Why not Go's color.RGBToYCbCr()? It's correct for single pixels but not parallelised. Our implementation processes multiple rows simultaneously across goroutines.
Bars 0-31 are mirrored to create bars 32-63. Renderer draws upper-left quadrant (1/4 of pixels), then mirrors 3 times:
- Vertical flip → downward bars (left half)
- Horizontal flip → upward bars (right half)
- Both flips → downward bars (right half)
Result: 4x rendering speedup via reduced pixel writes.
Unified terminal UI (progress.go) shows:
- Pass 1: Progress bar with frame count, audio profile placeholder
- Pass 2: Progress bar, timing/ETA, audio profile (persisted), spectrum visualisation, video preview
- Completion: Final progress state + consolidated summary with metrics from both passes
Preview renders via Unicode blocks (▁▂▃▄▅▆▇█) using actual bar heights from renderer. Non-blocking goroutine channels prevent UI updates from stalling the encoding pipeline.

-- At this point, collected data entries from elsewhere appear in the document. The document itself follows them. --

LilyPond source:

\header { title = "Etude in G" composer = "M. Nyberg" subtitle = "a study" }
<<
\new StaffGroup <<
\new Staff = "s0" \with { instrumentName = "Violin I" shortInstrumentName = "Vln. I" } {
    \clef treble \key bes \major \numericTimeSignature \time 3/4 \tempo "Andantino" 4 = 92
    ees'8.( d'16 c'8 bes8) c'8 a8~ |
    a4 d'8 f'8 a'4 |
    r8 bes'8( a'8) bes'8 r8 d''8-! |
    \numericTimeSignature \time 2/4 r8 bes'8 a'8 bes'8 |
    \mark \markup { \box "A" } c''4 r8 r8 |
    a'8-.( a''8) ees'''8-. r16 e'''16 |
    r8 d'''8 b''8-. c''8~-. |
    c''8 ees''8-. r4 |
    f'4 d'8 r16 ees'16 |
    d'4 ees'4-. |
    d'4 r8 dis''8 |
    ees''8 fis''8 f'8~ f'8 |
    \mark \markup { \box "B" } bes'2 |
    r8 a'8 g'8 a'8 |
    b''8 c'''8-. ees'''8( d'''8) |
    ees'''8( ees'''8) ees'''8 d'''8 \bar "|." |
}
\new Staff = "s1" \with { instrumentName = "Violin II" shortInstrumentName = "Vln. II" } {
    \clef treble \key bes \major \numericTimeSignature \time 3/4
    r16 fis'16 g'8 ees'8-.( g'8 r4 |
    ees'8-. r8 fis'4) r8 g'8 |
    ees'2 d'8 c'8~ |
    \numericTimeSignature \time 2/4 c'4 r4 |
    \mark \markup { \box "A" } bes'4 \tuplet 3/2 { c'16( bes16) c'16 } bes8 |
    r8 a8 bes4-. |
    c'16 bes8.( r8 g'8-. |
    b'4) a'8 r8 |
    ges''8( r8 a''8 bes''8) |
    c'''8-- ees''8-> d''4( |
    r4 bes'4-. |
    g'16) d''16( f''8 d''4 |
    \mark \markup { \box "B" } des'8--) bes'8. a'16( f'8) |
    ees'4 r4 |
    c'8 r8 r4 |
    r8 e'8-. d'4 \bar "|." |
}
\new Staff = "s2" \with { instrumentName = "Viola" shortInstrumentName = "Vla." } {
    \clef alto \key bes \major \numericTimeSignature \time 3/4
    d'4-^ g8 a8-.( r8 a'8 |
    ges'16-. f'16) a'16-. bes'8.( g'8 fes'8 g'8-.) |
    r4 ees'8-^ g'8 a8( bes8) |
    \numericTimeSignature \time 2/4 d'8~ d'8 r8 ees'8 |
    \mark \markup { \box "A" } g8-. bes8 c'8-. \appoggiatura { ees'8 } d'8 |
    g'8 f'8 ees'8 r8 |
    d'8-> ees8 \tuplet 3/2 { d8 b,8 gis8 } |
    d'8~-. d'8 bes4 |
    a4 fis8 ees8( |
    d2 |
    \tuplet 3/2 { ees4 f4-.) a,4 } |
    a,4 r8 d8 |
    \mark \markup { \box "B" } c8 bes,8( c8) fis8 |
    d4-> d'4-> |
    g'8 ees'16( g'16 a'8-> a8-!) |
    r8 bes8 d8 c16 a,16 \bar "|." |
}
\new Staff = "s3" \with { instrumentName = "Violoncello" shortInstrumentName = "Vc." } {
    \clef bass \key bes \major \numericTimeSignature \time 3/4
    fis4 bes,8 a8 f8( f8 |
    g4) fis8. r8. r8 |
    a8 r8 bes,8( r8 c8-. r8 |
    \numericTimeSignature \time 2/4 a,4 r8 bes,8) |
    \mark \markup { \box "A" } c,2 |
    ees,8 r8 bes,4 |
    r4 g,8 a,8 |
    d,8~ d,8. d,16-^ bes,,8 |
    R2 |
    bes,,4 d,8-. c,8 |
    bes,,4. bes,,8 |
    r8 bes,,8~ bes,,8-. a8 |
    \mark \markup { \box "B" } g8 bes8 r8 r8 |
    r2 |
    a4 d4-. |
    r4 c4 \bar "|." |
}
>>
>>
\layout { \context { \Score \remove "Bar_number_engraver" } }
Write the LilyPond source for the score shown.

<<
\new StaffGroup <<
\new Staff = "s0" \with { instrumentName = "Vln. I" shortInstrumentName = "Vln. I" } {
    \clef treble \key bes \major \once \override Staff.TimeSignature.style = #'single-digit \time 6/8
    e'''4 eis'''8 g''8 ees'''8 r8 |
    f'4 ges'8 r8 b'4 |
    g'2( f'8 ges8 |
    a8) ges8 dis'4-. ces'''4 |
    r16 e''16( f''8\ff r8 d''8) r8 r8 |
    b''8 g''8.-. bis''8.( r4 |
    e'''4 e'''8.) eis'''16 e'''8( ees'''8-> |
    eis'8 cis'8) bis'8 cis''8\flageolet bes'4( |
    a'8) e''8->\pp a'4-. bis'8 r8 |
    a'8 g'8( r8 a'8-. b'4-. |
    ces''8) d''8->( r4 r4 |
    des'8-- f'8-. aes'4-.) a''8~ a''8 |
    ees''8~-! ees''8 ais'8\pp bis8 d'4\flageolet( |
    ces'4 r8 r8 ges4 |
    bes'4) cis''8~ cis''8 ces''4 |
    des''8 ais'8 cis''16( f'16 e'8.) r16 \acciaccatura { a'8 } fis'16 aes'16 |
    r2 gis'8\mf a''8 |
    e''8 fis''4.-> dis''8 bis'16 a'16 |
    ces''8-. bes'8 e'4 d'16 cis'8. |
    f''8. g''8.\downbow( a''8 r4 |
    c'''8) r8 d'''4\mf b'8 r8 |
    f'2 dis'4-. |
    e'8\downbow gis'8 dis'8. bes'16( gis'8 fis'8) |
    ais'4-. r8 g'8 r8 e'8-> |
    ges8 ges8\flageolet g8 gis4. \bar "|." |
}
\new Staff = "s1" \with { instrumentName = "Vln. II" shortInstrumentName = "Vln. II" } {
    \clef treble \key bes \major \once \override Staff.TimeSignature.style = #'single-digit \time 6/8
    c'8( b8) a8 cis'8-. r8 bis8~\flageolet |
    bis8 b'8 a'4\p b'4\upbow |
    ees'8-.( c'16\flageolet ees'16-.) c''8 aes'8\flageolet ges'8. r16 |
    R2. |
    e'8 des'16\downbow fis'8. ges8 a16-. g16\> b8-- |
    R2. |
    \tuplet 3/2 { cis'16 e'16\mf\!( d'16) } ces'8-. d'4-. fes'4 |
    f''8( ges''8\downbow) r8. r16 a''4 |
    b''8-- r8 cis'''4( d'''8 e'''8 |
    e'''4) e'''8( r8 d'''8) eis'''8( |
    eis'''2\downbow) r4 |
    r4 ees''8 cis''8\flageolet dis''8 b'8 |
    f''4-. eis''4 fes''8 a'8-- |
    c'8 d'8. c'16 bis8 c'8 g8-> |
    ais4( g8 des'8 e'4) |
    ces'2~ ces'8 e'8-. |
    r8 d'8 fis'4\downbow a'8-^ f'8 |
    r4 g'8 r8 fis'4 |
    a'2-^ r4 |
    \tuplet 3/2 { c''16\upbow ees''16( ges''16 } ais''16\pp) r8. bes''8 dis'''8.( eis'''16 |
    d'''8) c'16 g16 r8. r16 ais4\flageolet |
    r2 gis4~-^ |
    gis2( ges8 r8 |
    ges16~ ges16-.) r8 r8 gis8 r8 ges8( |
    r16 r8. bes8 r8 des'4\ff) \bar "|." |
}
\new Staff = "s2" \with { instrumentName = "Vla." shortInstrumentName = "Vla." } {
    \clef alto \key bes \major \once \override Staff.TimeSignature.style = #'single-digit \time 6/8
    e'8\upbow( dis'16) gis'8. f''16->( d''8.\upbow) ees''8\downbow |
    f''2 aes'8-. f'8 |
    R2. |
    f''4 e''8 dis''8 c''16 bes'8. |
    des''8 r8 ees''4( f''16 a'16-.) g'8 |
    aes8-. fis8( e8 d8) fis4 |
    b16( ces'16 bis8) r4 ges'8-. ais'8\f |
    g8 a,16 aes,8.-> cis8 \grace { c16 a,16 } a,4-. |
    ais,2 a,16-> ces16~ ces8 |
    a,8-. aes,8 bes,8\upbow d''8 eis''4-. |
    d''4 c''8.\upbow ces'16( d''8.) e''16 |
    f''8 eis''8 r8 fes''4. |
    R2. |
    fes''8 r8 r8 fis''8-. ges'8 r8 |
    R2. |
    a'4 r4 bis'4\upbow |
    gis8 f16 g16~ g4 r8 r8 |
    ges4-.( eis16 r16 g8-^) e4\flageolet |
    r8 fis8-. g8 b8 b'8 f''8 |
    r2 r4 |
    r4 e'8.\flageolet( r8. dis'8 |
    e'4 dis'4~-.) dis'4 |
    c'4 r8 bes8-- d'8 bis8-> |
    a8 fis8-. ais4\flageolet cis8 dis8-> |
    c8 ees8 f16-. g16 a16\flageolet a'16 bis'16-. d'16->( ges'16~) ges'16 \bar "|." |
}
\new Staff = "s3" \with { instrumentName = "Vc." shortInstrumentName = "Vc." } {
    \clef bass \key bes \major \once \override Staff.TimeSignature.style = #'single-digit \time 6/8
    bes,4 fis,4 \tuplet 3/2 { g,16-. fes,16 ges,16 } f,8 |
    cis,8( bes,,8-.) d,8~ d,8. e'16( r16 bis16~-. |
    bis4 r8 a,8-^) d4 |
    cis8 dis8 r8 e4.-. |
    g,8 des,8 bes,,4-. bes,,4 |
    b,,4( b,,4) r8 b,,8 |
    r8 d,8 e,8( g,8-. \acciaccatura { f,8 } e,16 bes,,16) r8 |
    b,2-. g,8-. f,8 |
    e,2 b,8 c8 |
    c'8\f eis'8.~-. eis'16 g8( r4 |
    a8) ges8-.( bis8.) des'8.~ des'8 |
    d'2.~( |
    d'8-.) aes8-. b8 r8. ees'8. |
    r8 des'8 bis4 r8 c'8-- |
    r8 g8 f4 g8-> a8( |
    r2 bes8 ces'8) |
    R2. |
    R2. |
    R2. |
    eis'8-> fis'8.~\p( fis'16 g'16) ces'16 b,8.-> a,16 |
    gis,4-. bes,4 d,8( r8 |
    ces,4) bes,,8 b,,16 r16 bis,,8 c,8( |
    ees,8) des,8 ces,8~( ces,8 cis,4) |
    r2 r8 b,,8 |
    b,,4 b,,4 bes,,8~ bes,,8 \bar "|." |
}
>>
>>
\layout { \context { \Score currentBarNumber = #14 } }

cmd/jivefire/main.go → CLI entry, 2-pass coordinator
internal/audio/ → FFmpegDecoder (AudioDecoder interface), FFT analysis
internal/encoder/ → ffmpeg-statigo wrapper, RGB→YUV conversion, FIFO buffer
├─ encoder.go → Video/audio encoding, frame submission
├─ hwaccel.go → Hardware encoder detection (NVENC, QSV, VA-API, Vulkan, VideoToolbox)
└─ frame.go → RGB→YUV420P parallelised conversion (software path)
internal/renderer/ → Frame generation, bar drawing, thumbnail
internal/ui/ → Bubbletea TUI (unified progress.go for both passes)
internal/config/ → Constants (dimensions, FFT params, colours)
third_party/ffmpeg-statigo/ → Git submodule: FFmpeg 8.0 static bindings
The colourspace converters in encoder/frame.go are strong candidates for extraction as a standalone Go module. The implementation offers:
- Multiple format conversions: RGBA→YUV420P, RGBA→NV12, RGB24→YUV420P
- Goroutine-based parallelisation across CPU cores
- Pure Go with no CGO dependencies (coefficients only, no FFmpeg)
There's currently no pure Go library offering parallelised colourspace conversion. Existing options are either single-threaded (stdlib color.RGBToYCbCr) or require CGO FFmpeg bindings. A standalone go-yuv module would benefit:
- Video encoding pipelines avoiding FFmpeg dependencies
- Image processing tools needing high-throughput colourspace conversion
- WebRTC/streaming applications with real-time constraints
The FIFO buffer implementation is generic enough for any audio frame size mismatch scenario in Go audio processing pipelines.
FFT bar binning logic mirrors CAVA's approach, making it familiar territory for anyone who's worked with terminal audio visualisers.